Why does Tim van der Zee claim the opposite?

I’m not enough into statistcs to figure this out.

http://www.timvanderzee.com/not-interpret-confidence-intervals/

Best regards

Georg

Jim Frost says

November 7, 2018 at 9:31 amHi Georg,

I

thinkhe is saying that they do agree–just that people often compare the wrong pair of CIs and p-values. I assume you’re referring to the section “What do overlapping intervals (not) mean?” And, he’s correct in what he says. In a 2-sample t-test, it’s not valid to compare the CI for each of the two group means to the test’s p-values because they have different purposes. Consequently, they won’t necessarily agree. However, that’s because you’re comparing results from two different tests/intervals.On the one hand, you have the CIs for each group. On the other hand, you have the p-value for the difference between the two groups. Those are not the same thing and so it’s not surprising that they won’t agree necessarily.

However, if you compare the p-value of the difference between means to a CI of the difference between means, they will always agree. You have to compare apples to apples!

Devansh Malik says

April 14, 2018 at 8:54 pmHey Jim,

First of all, I love all your posts and you really do make people appreciate statistics by explaining it intuitively compared to theoretical approaches I’ve come across in university courses and other online resources. Please continue the fantastic work!!!

At the end, you mentioned how you prefer confidence intervals as they consider both “size and precision of the estimated effect”. I’m confused as to what exactly size and precision mean in this context. I’d appreciate an explanation with reference to specific numbers from the example above.

Second, do p-values lack both size and precision in determination of statistical significance?

Thanks,

Devansh

Jim Frost says

April 17, 2018 at 11:41 amHi Devansh,

Thanks for the nice comments.

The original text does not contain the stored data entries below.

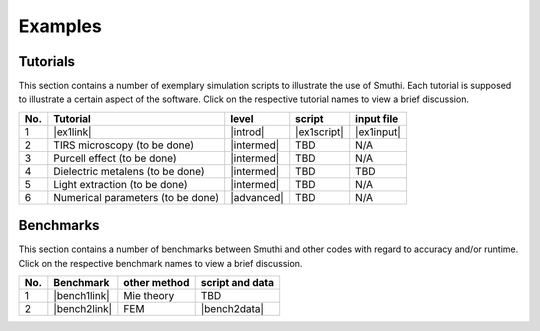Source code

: Examples
==========

Tutorials
----------

This section contains a number of exemplary simulation scripts to illustrate the use of Smuthi.
Each tutorial is supposed to illustrate a certain aspect of the software.
Click on the respective tutorial names to view a brief discussion.

=== ==================================  ============== ============  =========== 
No. Tutorial                             level           script       input file 
=== ==================================  ============== ============  ===========
1   |ex1link|                             |introd|      |ex1script|   |ex1input|       
2   TIRS microscopy (to be done)          |intermed|      TBD          N/A       
3   Purcell effect (to be done)           |intermed|      TBD          N/A       
4   Dielectric metalens (to be done)      |intermed|      TBD          TBD       
5   Light extraction (to be done)         |intermed|      TBD          N/A       
6   Numerical parameters (to be done)     |advanced|      TBD          N/A       
=== ==================================  ============== ============  ===========

.. |ex1script| replace:: :download:`download <../examples/tutorials/sphere_on_substrate/dielectric_sphere_on_substrate.py>`

.. |ex1input| replace:: :download:`download <../examples/tutorials/sphere_on_substrate/dielectric_sphere_on_substrate.dat>`

.. |ex1link| replace:: :doc:`Sphere on substrate <examples/sphere_on_substrate/discussion>`

.. |introd| raw:: html

    <font color="green">introductory</font>

.. |intermed| raw:: html

    <font color="orange">intermediate</font>

.. |advanced| raw:: html

    <font color="red">advanced</font>


Benchmarks
-----------

This section contains a number of benchmarks between Smuthi and other codes 
with regard to accuracy and/or runtime.
Click on the respective benchmark names to view a brief discussion.

=== ================================ ============== ===================
No. Benchmark                         other method   script and data    
=== ================================ ============== ===================
1   |bench1link|                      Mie theory     TBD         
2   |bench2link|                      FEM            |bench2data|                
=== ================================ ============== =================== 

.. |bench1link| replace:: :doc:`Sphere in vacuum <examples/sphere_in_vacuum/discussion>`

.. |bench2link| replace:: :doc:`Four particles in slab waveguide <examples/four_particles_in_slab/discussion>`

.. |bench2data| replace:: :download:`download <../examples/benchmarks/four_particles_in_slab/four_particles_in_slab.zip>`
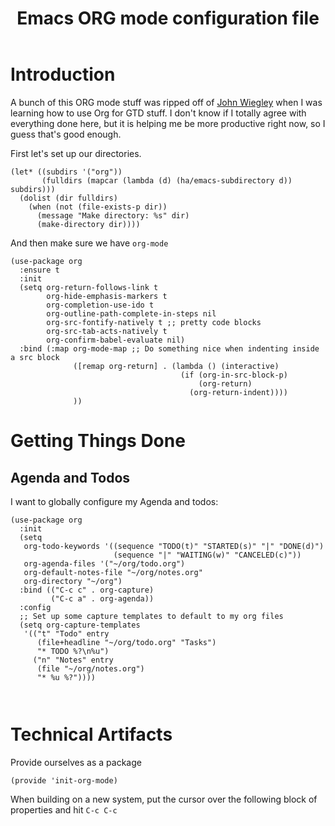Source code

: #+TITLE: Emacs ORG mode configuration file
#+AUTHOR: Carl Thuringer

* Introduction

  A bunch of this ORG mode stuff was ripped off of
  [[http://newartisans.com/2007/08/using-org-mode-as-a-day-planner/][John Wiegley]] when I was learning how to use Org for GTD stuff. I
  don't know if I totally agree with everything done here, but it is
  helping me be more productive right now, so I guess that's good
  enough.

  First let's set up our directories.

  #+begin_src elisp
         (let* ((subdirs '("org"))
                (fulldirs (mapcar (lambda (d) (ha/emacs-subdirectory d)) subdirs)))
           (dolist (dir fulldirs)
             (when (not (file-exists-p dir))
               (message "Make directory: %s" dir)
               (make-directory dir))))
  #+end_src

  And then make sure we have =org-mode=

  #+begin_src elisp
    (use-package org
      :ensure t
      :init
      (setq org-return-follows-link t
            org-hide-emphasis-markers t
            org-completion-use-ido t
            org-outline-path-complete-in-steps nil
            org-src-fontify-natively t ;; pretty code blocks
            org-src-tab-acts-natively t
            org-confirm-babel-evaluate nil)
      :bind (:map org-mode-map ;; Do something nice when indenting inside a src block
                  ([remap org-return] . (lambda () (interactive)
                                          (if (org-in-src-block-p)
                                              (org-return)
                                            (org-return-indent))))
                  ))
  #+end_src

* Getting Things Done

** Agenda and Todos

   I want to globally configure my Agenda and todos:

   #+begin_src elisp
     (use-package org
       :init
       (setq
        org-todo-keywords '((sequence "TODO(t)" "STARTED(s)" "|" "DONE(d)")
                            (sequence "|" "WAITING(w)" "CANCELED(c)"))
        org-agenda-files '("~/org/todo.org")
        org-default-notes-file "~/org/notes.org"
        org-directory "~/org")
       :bind (("C-c c" . org-capture)
              ("C-c a" . org-agenda))
       :config
       ;; Set up some capture templates to default to my org files
       (setq org-capture-templates
        '(("t" "Todo" entry
           (file+headline "~/org/todo.org" "Tasks")
           "* TODO %?\n%u")
          ("n" "Notes" entry
           (file "~/org/notes.org")
           "* %u %?"))))


   #+end_src

* Technical Artifacts

  Provide ourselves as a package

  #+begin_src elisp
    (provide 'init-org-mode)
  #+end_src

  When building on a new system, put the cursor over the following
  block of properties and hit =C-c C-c=

#+DESCRIPTION: A literate programming version of Emacs ORG Mode configuration.
#+PROPERTY:    header-args:elisp :tangle ~/.emacs.d/elisp/init-org-mode.el
#+PROPERTY:    header-args       :results silent :eval no-export :comments org
#+OPTIONS:     num:nil toc:nil todo:nil tasks:nil tags:nil
#+OPTIONS:     skip:nil author:nil email:nil creator:nil timestamp:nil
#+INFOJS_OPT:  view:nil toc:nil ltoc:t mouse:underline buttons:0 path:http://orgmode.org/org-info.js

I really appreciate them!

I really need to write a post specifically about this issue.

Let’s first assume that we conduct our study and find that the mean cost is 330.6 and that we are testing whether that is different than 260. Further suppose that we perform the the hypothesis test and obtain a p-value that is statistically significant. We can reject the null and conclude that population mean does not equal 260. And we can see our sample estimate is 330.6. So, that’s what we learn using p-values and the sample estimate.

Confidence intervals add to that information. We know that if we were to perform the experiment again, we’d get different results. How different? Is the true population mean likely to be close to 330.6 or further away? CIs help us answer these questions. The 95% CI is [267 394]. The true population value is likely to be within this range. That range spans 127 dollars.

However, let’s suppose we perform the experiment again but this time use a much larger sample size and obtain a mean of 351 and again a significant p-value. However, thanks to the large sample size, we obtain a 95 CI of [340 362]. Now we know that the population value is likely to fall within this much tighter interval of only 22 dollars. This estimate is much more precise.

Sometimes you can obtain a significant p-value for a result that is too imprecise to be useful. For example, with first CI, it might be too wide to be useful for what we need to do with our results. Maybe we’re helping people make budgets and that is too wide to allow for practical planning. However, the more precise estimate of the second study allows for better budgetary planning! That determination how much precision is required must be made using subject-area knowledge and focusing on the practical usage of the results. P-values don’t indicate the precision of the estimates in this manner!

I hope this helps clarify this precision issue!